Work instructions => Please return the source text of every item below verbatim, character for character, and leave the pictures out of your answer.
........
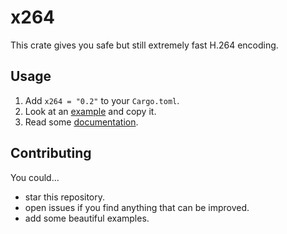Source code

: # x264

This crate gives you safe but still extremely fast H.264 encoding.

## Usage

1. Add `x264 = "0.2"` to your `Cargo.toml`.
2. Look at an [example](examples) and copy it.
3. Read some [documentation](https://docs.rs/x264).

## Contributing

You could...

- star this repository.
- open issues if you find anything that can be improved.
- add some beautiful examples.
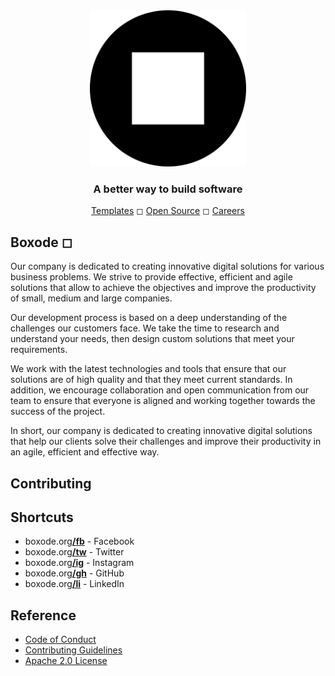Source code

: <div align="center">
	<img height="250em" src="https://raw.githubusercontent.com/Boxode/Boxode/main/public/Boxode_circle_logo.png" alt="Boxode" />
	<h3>A better way to build software</h3>
	<a href="https://boxode.org/templates">Templates</a> ◻ <a href="https://boxode.org/oss">Open Source</a> ◻ <a href="https://boxode.org/careers">Careers</a>
</div>

## Boxode ◻ 

Our company is dedicated to creating innovative digital solutions for various business problems. We strive to provide effective, efficient and agile solutions that allow to achieve the objectives and improve the productivity of small, medium and large companies.

Our development process is based on a deep understanding of the challenges our customers face. We take the time to research and understand your needs, then design custom solutions that meet your requirements.

We work with the latest technologies and tools that ensure that our solutions are of high quality and that they meet current standards. In addition, we encourage collaboration and open communication from our team to ensure that everyone is aligned and working together towards the success of the project.

In short, our company is dedicated to creating innovative digital solutions that help our clients solve their challenges and improve their productivity in an agile, efficient and effective way.

## Contributing


## Shortcuts

- boxode.org[**/fb**](https://boxode.org/fb) - Facebook
- boxode.org[**/tw**](https://boxode.org/tw) - Twitter
- boxode.org[**/ig**](https://boxode.org/ig) - Instagram
- boxode.org[**/gh**](https://boxode.org/gh) - GitHub
- boxode.org[**/li**](https://boxode.org/li) - LinkedIn

## Reference
- <a href="https://github.com/Boxode/.github/blob/main/CODE_OF_CONDUCT_EN.md">Code of Conduct</a>
- <a href="">Contributing Guidelines</a>
- <a href="https://github.com/Boxode/Boxode/blob/main/LICENSE">Apache 2.0 License</a>
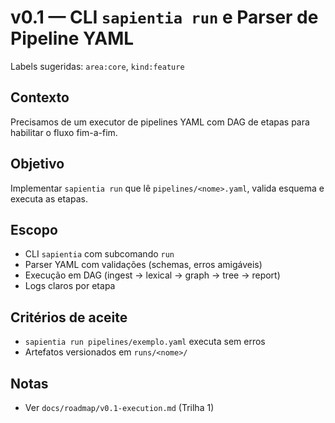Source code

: # v0.1 — CLI `sapientia run` e Parser de Pipeline YAML

Labels sugeridas: `area:core`, `kind:feature`

## Contexto

Precisamos de um executor de pipelines YAML com DAG de etapas para habilitar o fluxo fim-a-fim.

## Objetivo

Implementar `sapientia run` que lê `pipelines/<nome>.yaml`, valida esquema e executa as etapas.

## Escopo

- CLI `sapientia` com subcomando `run`
- Parser YAML com validações (schemas, erros amigáveis)
- Execução em DAG (ingest → lexical → graph → tree → report)
- Logs claros por etapa

## Critérios de aceite

- `sapientia run pipelines/exemplo.yaml` executa sem erros
- Artefatos versionados em `runs/<nome>/`

## Notas

- Ver `docs/roadmap/v0.1-execution.md` (Trilha 1)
........
Answer box =>
Source code

: # x264

This crate gives you safe but still extremely fast H.264 encoding.

## Usage

1. Add `x264 = "0.2"` to your `Cargo.toml`.
2. Look at an [example](examples) and copy it.
3. Read some [documentation](https://docs.rs/x264).

## Contributing

You could...

- star this repository.
- open issues if you find anything that can be improved.
- add some beautiful examples.
Source code

: <div align="center">
	<img height="250em" src="https://raw.githubusercontent.com/Boxode/Boxode/main/public/Boxode_circle_logo.png" alt="Boxode" />
	<h3>A better way to build software</h3>
	<a href="https://boxode.org/templates">Templates</a> ◻ <a href="https://boxode.org/oss">Open Source</a> ◻ <a href="https://boxode.org/careers">Careers</a>
</div>

## Boxode ◻ 

Our company is dedicated to creating innovative digital solutions for various business problems. We strive to provide effective, efficient and agile solutions that allow to achieve the objectives and improve the productivity of small, medium and large companies.

Our development process is based on a deep understanding of the challenges our customers face. We take the time to research and understand your needs, then design custom solutions that meet your requirements.

We work with the latest technologies and tools that ensure that our solutions are of high quality and that they meet current standards. In addition, we encourage collaboration and open communication from our team to ensure that everyone is aligned and working together towards the success of the project.

In short, our company is dedicated to creating innovative digital solutions that help our clients solve their challenges and improve their productivity in an agile, efficient and effective way.

## Contributing


## Shortcuts

- boxode.org[**/fb**](https://boxode.org/fb) - Facebook
- boxode.org[**/tw**](https://boxode.org/tw) - Twitter
- boxode.org[**/ig**](https://boxode.org/ig) - Instagram
- boxode.org[**/gh**](https://boxode.org/gh) - GitHub
- boxode.org[**/li**](https://boxode.org/li) - LinkedIn

## Reference
- <a href="https://github.com/Boxode/.github/blob/main/CODE_OF_CONDUCT_EN.md">Code of Conduct</a>
- <a href="">Contributing Guidelines</a>
- <a href="https://github.com/Boxode/Boxode/blob/main/LICENSE">Apache 2.0 License</a>
Source code

: # v0.1 — CLI `sapientia run` e Parser de Pipeline YAML

Labels sugeridas: `area:core`, `kind:feature`

## Contexto

Precisamos de um executor de pipelines YAML com DAG de etapas para habilitar o fluxo fim-a-fim.

## Objetivo

Implementar `sapientia run` que lê `pipelines/<nome>.yaml`, valida esquema e executa as etapas.

## Escopo

- CLI `sapientia` com subcomando `run`
- Parser YAML com validações (schemas, erros amigáveis)
- Execução em DAG (ingest → lexical → graph → tree → report)
- Logs claros por etapa

## Critérios de aceite

- `sapientia run pipelines/exemplo.yaml` executa sem erros
- Artefatos versionados em `runs/<nome>/`

## Notas

- Ver `docs/roadmap/v0.1-execution.md` (Trilha 1)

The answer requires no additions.